Damit kamen wir auch schon zu einem weiteren Hauptanliegen. Wir wiesen eindringlich darauf hin, dass die Finanzverwaltung in Niedersachsen als einzige Einnahmeverwaltung und damit wichtige Säule unseres Staates und Landes personell besorgniserregend niedrig ausgestattet sei.
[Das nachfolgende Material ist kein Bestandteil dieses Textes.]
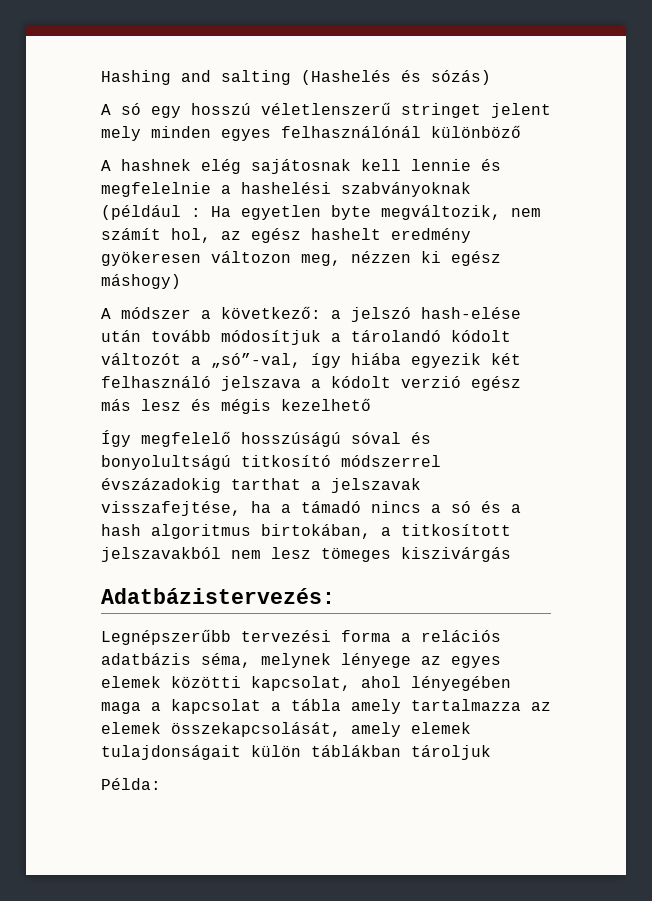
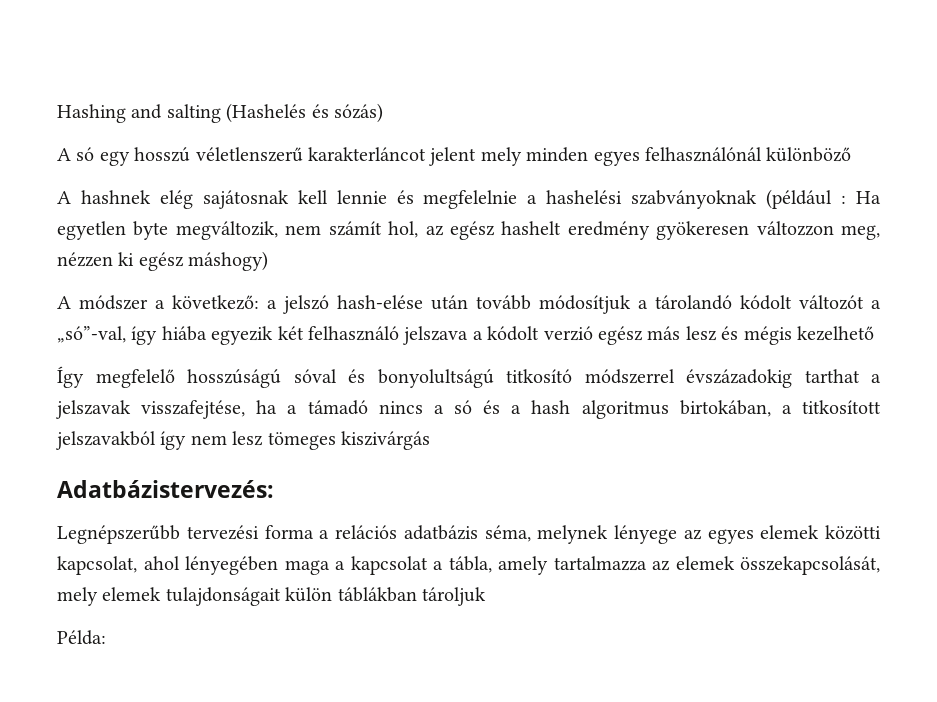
[401,103,481,118] stringet -> [308,147,426,161] karakterláncot
[211,251,291,263] változon -> [756,221,834,236] változzon
(221, 554) none -> [160,431,187,450] így
[291,699,341,711] tábla -> [448,556,492,573] tábla,
[351,722,401,737] amely -> [57,587,98,606] mely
Dies gelte insbesondere auch im Hinblick auf die immensen Altersabgänge in den nächsten sechs Jahren und die hierzu vergleichsweise geringen Neueinstellungen, die offensichtlich in keiner Weise zur Bestandserhaltung ausreichen werden.

Wir regten daher auch die – ggf. zunächst befristete –  vermehrte Einstellung von Tarifbeschäftigten an, zumal es auch im Tarifbereich zu großen Altersabgängen kommen wird.

Wir baten Herrn Grascha hier auf ein Umdenken der Entscheidungsträger hinzuwirken, auch wenn Tarifbeschäftigte gegenüber Beamten aus Sicht des Dienstherren den „Nachteil“ hätten, dass man sie nicht beliebig ein- und versetzen könne und sie bereits ab dem ersten Tag für eine ausgeübte Tätigkeit auch entsprechend entlohnt werden müssten.
Steuergerechtigkeit, die laut Herrn Grascha auch ein maßgebliches Ziel der FDP sei, könne  nur mit einer funktionsfähigen Finanzverwaltung erreicht werden und wir hätten momentan den Eindruck, dass die derzeitigen Entwicklungen insgesamt alles andere als befriedigend und zielführend seien.

Konsens/IT-Bereich

So sprachen wir auch die derzeit rund 60 nicht besetzten Stellen im IT-Bereich an, die man wohl kaum nur mit „guten Aussichten“ einer Work-Live-Balance vor dem Hintergrund eines ohnehin schon leer gefegten IT-Marktes besetzen können dürfte. Auch hier ist die Bezahlung ein kritischer Punkt, wobei bereits jetzt an die Kolleg(inn)en im IT-Bereich gedacht werden müsse, die wie die Kolleg(inn)en in den (Sonder- und) Finanzämtern bereits seit längerem an der Grenze ihrer Belastbarkeit oder darüber hinaus arbeiten müssten.

Dies führte uns zum Thema Konsens. Auch Herrn Grascha händigten wir das Konsens-Magazin aus, zu dem wir bereits kritisch beim Herausgeber Stellung genommen haben (vgl. Homepage [2]). Wir stellten dar, wie belastend es für die Kolleginnen und Kollegen ist, wenn das „Handwerkszeug“ – der Computer mit seinen Konsensprogrammen – nicht funktioniert und die Kolleginnen und Kollegen mit ansehen müssen, wie die Berge an unerledigter Arbeit weiter anwachsen und damit auch die für das Finanzministerium so wichtigen Durchlaufzeiten länger statt kürzer werden, weil Konsens nicht laufe und die Kolleginnen und Kollegen in den Ämtern nichts tun könnten.

Berufsausbildung (ehemals) mittlerer Dienst

Einen weiteren Punkt, der unserer Gewerkschaft von Beginn an besonders am Herzen liegt, sprachen wir ebenfalls an. Wir baten Herrn Grascha, sich bei seinen Länderkollegen und im Bund dafür einzusetzen, die Ausbildung im mittleren Dienst durch eine Änderung der Steuerbeamten Ausbildungs- und Prüfungsordnung endlich in eine anerkannte Berufsausbildung zu überführen. Dies sei nicht nur aber auch eine Frage der Wertschätzung. Es könne nicht sein, dass Kolleg(inn)en nach zwei Jahren hochwertiger Ausbildung ohne Abschluß daständen.

v.l.n.r.: Elke Hajir, Tobias Matter, Christian Grascha MdL, Stephan Schulte, Karin Matuschke

Wir bedanken uns bei Herrn Grascha für das angeregte und konstruktive Gespräch und freuen uns auf den zukünftigen Austausch.